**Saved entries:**

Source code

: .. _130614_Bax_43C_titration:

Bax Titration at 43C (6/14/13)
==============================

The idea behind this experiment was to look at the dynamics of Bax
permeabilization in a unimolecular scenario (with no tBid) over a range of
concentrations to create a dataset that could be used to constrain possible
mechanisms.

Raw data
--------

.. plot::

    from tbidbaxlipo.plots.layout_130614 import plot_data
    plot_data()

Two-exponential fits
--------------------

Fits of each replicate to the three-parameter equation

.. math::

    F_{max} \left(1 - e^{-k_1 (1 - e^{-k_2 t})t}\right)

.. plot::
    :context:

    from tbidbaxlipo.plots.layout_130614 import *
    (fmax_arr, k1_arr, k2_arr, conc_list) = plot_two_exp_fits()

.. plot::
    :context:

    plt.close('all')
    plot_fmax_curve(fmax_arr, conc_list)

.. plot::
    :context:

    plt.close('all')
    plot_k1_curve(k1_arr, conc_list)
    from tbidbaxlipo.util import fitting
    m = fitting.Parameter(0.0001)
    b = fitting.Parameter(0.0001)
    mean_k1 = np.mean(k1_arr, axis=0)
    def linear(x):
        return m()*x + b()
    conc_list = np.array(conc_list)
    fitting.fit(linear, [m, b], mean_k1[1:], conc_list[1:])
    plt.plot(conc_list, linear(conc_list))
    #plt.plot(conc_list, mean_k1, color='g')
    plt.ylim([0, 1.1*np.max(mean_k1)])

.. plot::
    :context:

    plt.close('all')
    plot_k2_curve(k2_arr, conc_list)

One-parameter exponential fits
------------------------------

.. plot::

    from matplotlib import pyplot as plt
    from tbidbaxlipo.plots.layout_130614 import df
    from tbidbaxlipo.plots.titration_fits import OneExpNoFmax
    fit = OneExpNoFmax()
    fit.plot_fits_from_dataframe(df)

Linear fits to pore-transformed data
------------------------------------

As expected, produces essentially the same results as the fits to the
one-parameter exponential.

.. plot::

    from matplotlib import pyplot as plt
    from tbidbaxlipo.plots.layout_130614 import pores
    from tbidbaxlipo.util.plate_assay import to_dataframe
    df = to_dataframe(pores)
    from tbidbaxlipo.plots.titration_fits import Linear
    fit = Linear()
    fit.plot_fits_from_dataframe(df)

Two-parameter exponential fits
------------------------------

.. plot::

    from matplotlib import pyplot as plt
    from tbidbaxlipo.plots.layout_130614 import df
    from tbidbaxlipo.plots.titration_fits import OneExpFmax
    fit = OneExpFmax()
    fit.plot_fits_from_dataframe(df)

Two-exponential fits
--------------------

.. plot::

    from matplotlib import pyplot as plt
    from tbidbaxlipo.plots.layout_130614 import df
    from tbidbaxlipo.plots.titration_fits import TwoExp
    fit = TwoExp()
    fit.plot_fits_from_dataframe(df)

**Exercise objective:** Retype the records in full, keeping every word as it is.

**Exercise output:**
Source code

: .. _130614_Bax_43C_titration:

Bax Titration at 43C (6/14/13)
==============================

The idea behind this experiment was to look at the dynamics of Bax
permeabilization in a unimolecular scenario (with no tBid) over a range of
concentrations to create a dataset that could be used to constrain possible
mechanisms.

Raw data
--------

.. plot::

    from tbidbaxlipo.plots.layout_130614 import plot_data
    plot_data()

Two-exponential fits
--------------------

Fits of each replicate to the three-parameter equation

.. math::

    F_{max} \left(1 - e^{-k_1 (1 - e^{-k_2 t})t}\right)

.. plot::
    :context:

    from tbidbaxlipo.plots.layout_130614 import *
    (fmax_arr, k1_arr, k2_arr, conc_list) = plot_two_exp_fits()

.. plot::
    :context:

    plt.close('all')
    plot_fmax_curve(fmax_arr, conc_list)

.. plot::
    :context:

    plt.close('all')
    plot_k1_curve(k1_arr, conc_list)
    from tbidbaxlipo.util import fitting
    m = fitting.Parameter(0.0001)
    b = fitting.Parameter(0.0001)
    mean_k1 = np.mean(k1_arr, axis=0)
    def linear(x):
        return m()*x + b()
    conc_list = np.array(conc_list)
    fitting.fit(linear, [m, b], mean_k1[1:], conc_list[1:])
    plt.plot(conc_list, linear(conc_list))
    #plt.plot(conc_list, mean_k1, color='g')
    plt.ylim([0, 1.1*np.max(mean_k1)])

.. plot::
    :context:

    plt.close('all')
    plot_k2_curve(k2_arr, conc_list)

One-parameter exponential fits
------------------------------

.. plot::

    from matplotlib import pyplot as plt
    from tbidbaxlipo.plots.layout_130614 import df
    from tbidbaxlipo.plots.titration_fits import OneExpNoFmax
    fit = OneExpNoFmax()
    fit.plot_fits_from_dataframe(df)

Linear fits to pore-transformed data
------------------------------------

As expected, produces essentially the same results as the fits to the
one-parameter exponential.

.. plot::

    from matplotlib import pyplot as plt
    from tbidbaxlipo.plots.layout_130614 import pores
    from tbidbaxlipo.util.plate_assay import to_dataframe
    df = to_dataframe(pores)
    from tbidbaxlipo.plots.titration_fits import Linear
    fit = Linear()
    fit.plot_fits_from_dataframe(df)

Two-parameter exponential fits
------------------------------

.. plot::

    from matplotlib import pyplot as plt
    from tbidbaxlipo.plots.layout_130614 import df
    from tbidbaxlipo.plots.titration_fits import OneExpFmax
    fit = OneExpFmax()
    fit.plot_fits_from_dataframe(df)

Two-exponential fits
--------------------

.. plot::

    from matplotlib import pyplot as plt
    from tbidbaxlipo.plots.layout_130614 import df
    from tbidbaxlipo.plots.titration_fits import TwoExp
    fit = TwoExp()
    fit.plot_fits_from_dataframe(df)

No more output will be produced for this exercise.